Pleasure as it’s been to watch Justified embrace the fact that the end airtime is nigh, there’s a certain comfort in seeing the show slip back into habits that defined its spring and fall seasons. There’s also a fair bit of discomfort that comes too, when the habit in question is Justified’s patented Mid-Season Rut™, which is known for flaring up annually around this time. “The Hunt,” while by no means a bad episode, is a reminder that Justified’s great when it comes to stockpiling explosives and watching the fireworks, but has always had some difficulty when it comes to lighting the fuse.
“The Collection,” “Foot Chase,” “Whistle Past the Graveyard”: all episodes of Justified that lay in the seasonal minefield that hours six through eight have come to represent. What do they all have in common?Well, none are particularly good episodes of the show. Of course, that statement is relative: the high-standard Justified sets for itself means that even an off hour will usually keep your attention. But it’s hard to deny the show’s tendency for soft midsections, as even the hallowed hours of Season 2 find their weak point in the “bank robber Winona” mini-arc of “Blaze of Glory” and “Save My Love.”
What elevates “The Hunt” well above its temporal peers is that it’s not so much a wheel-spinner as it is an engine-revver. Yes, it would have been more fun to have Raylan not deal with baby duty, and there certainly could have been a more punctual means by which Boyd reveals Ava’s deceit. But “The Hunt” is the real deep breath in that I mistook “Alive Day” for last week, the episode that takes stock, and presents two important questions left to be answered by Justified: who is Boyd without Ava, and who is Raylan without his job?
The former query is harder to pin down, as Raylan Givens is, and perhaps always will be a mystery. As a slang-talkin’, Gary Cooper-walkin’ throwback to the lawmen of old, Raylan looks and acts every bit the part of a beguiling tall drink of water. But I’ve never been sure whether that drink is more, or less chemically complex than the often see-through persona he affects. Yes, he’s just as sharp with a pistol as he is with his tongue, but by being the marshal service equivalent of Batman, it’s often hard to discern an internal character to Raylan Givens that’s more than his incredibly charismatic exterior.
Faced with transforming a literary archetype into a flesh and blood TV character, Graham Yost and Timothy Olyphant smartly chose to drip-feed the proof that Raylan is in fact human. Sometimes it was through something as casual as a movie quote, or as momentous as proving he’s not literally bulletproof. But the defining line, and conversation about who Raylan Givens is came at the end of the show’s very first episode. “You’re the angriest man I have ever known,” Winona told him at the close of “Fire in the Hole,” a truth Justified has writ finely, if not largely its entire run. What’s left to be determined is what kind of punctuation Yost and Olyphant want to end such a defining statement on.
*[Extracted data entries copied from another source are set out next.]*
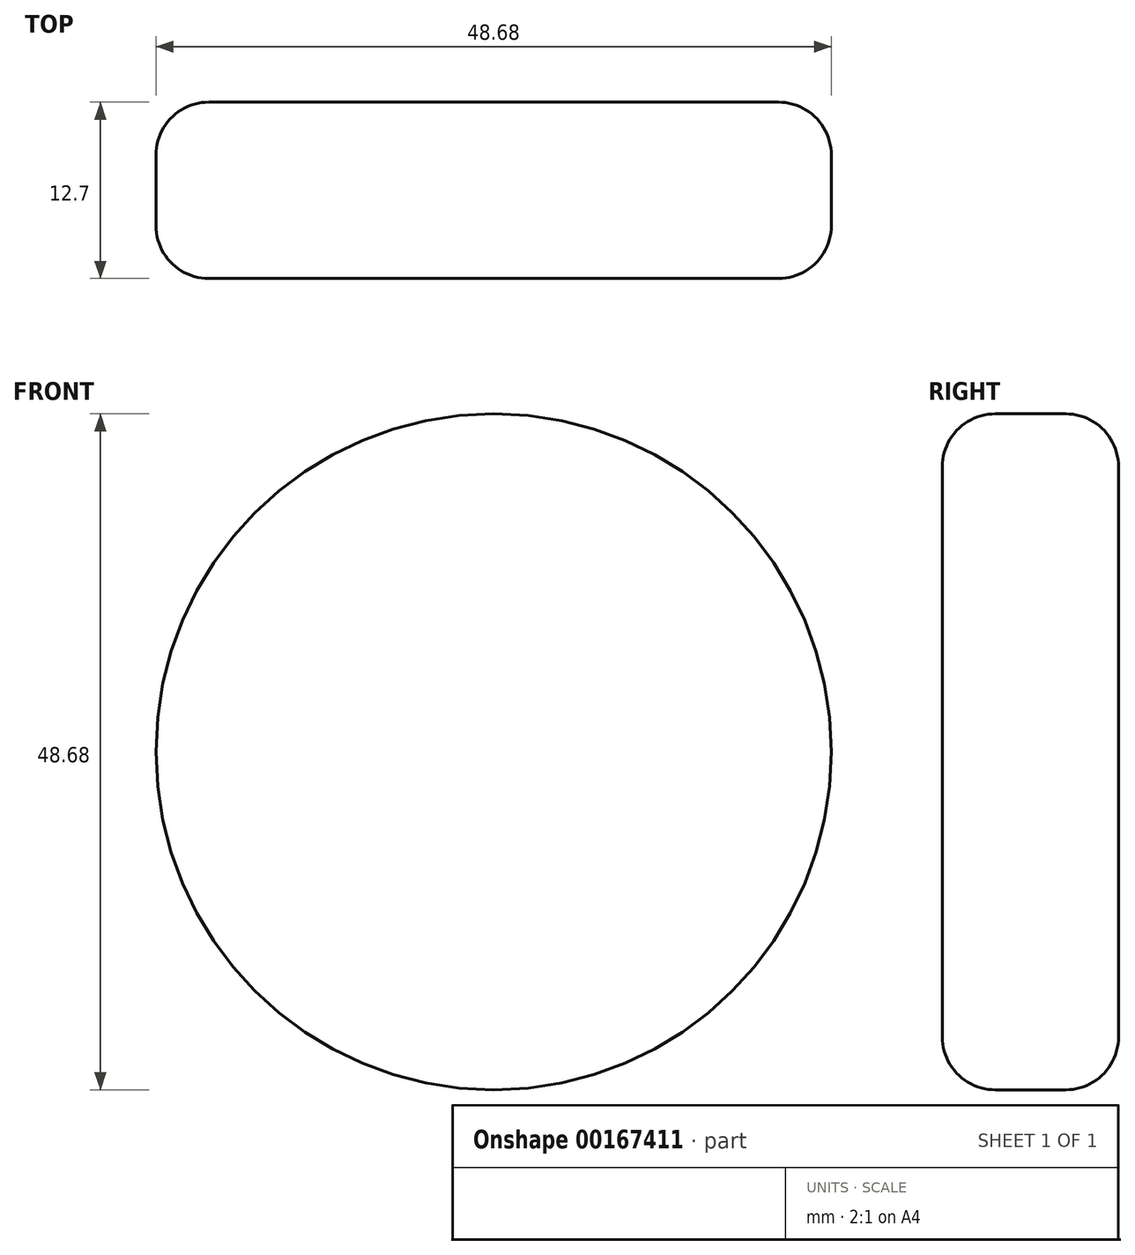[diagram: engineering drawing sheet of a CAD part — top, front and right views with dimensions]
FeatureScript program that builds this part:
annotation { "Feature Type Name" : "Feature", "Feature Type Description" : "" }
export const myFeature = defineFeature(function(context is Context, id is Id, definition is map)
    precondition{}
    {
        {
            var Q0;
            Q0=qCreatedBy(makeId("Front.planeOp"),FACE);
            var sketch = newSketch(context, id + "F0", { "sketchPlane" : qUnion([Q0])});
            skCircle(sketch, "E0", {"center": v(0, 0) * mm, "radius": 24.34 * mm});
            skSolve(sketch);
        }
        {
            var Q0;
            Q0=makeQuery(id+"F0.imprint","IMPRINT",FACE,{"disambiguationData":[TD([[makeQuery(id+"F0.imprint","IMPRINT",EDGE,{"derivedFrom":sQuery(id+"F0.wireOp",EDGE,"E0")}),1.0]])]});
            extrude(context, id + "F1", {"entities" : qUnion([Q0]), "depth" : 12.7 * mm});
        }
        {
            var Q0;
            Q0=makeQuery(id+"F1.opExtrude","CAP_EDGE",EDGE,{"disambiguationData":[OSD([sQuery(id+"F0.wireOp",EDGE,"E0")])],"isStart":true});
            var Q1;
            Q1=makeQuery(id+"F1.opExtrude","CAP_EDGE",EDGE,{"disambiguationData":[OSD([sQuery(id+"F0.wireOp",EDGE,"E0")])],"isStart":false});
            fillet(context, id + "F2", {"entities" : qUnion([Q0, Q1]), "radius" : 3.8 * mm, "tangentPropagation" : true, "allowEdgeOverflow" : false});
        }
    });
So, while babysitting and motel marriage counseling don’t make for the most exciting adventures we’ve witnessed Raylan undertake, they’re perhaps the most important challenge he’s faced so far this season. Though Justified didn’t always know what to do with Winona (and, wisely, came to terms with this fact by shipping her off to Florida), it’s a lot of fun to have Natalie Zea back in the saddle tonight. She and Olyphant have terrific chemistry, as evidenced by how charming the pair can be when there’s a screaming child hollering through half their scenes together.
Winona is an ideal romantic foil for Raylan, as she too has a flashy exterior that surrounds a questionably absent internal character. It’s easy to imagine the two being together simply because they’re both hot and clever, but if their up-and-down history has proven anything, it’s that a relationship needs something to fall back on once all the banging and bantering is done. With a tad in their lives now, the duty of parenthood has been thrust upon them both. Raylan’s said all year that once he’s done with Boyd, he’ll hang up his holster to be with his family. For Winona to suddenly pull a 180, and offer to share custody of Raylan with his job, it’s almost of if Justified has uncharacteristically decided to take the easy way out. Raylan is awesome, ipso facto, he should be allowed to keep both his family and his work.
In reality, the true purpose of “The Hunt” is to give Raylan something more demanding than a duty: a choice. Yes, Winona’s willing to let him off the hook now, but how long would it be before those late nights chasing bad guys start gnawing at her, or his daughter? Worse, what if one of those nights, he really doesn’t come home? Raylan knows as well as Winona that the job and the family are an either/or proposition, no matter how they might try to deny it. Now that he’s been given a hall pass on the issue, it’s all the more imperative that Raylan decide whether he was going to move to Florida out of a sense of responsibility, or because he’s truly ready to move onto the next phase of his life, perhaps sans badge and gun.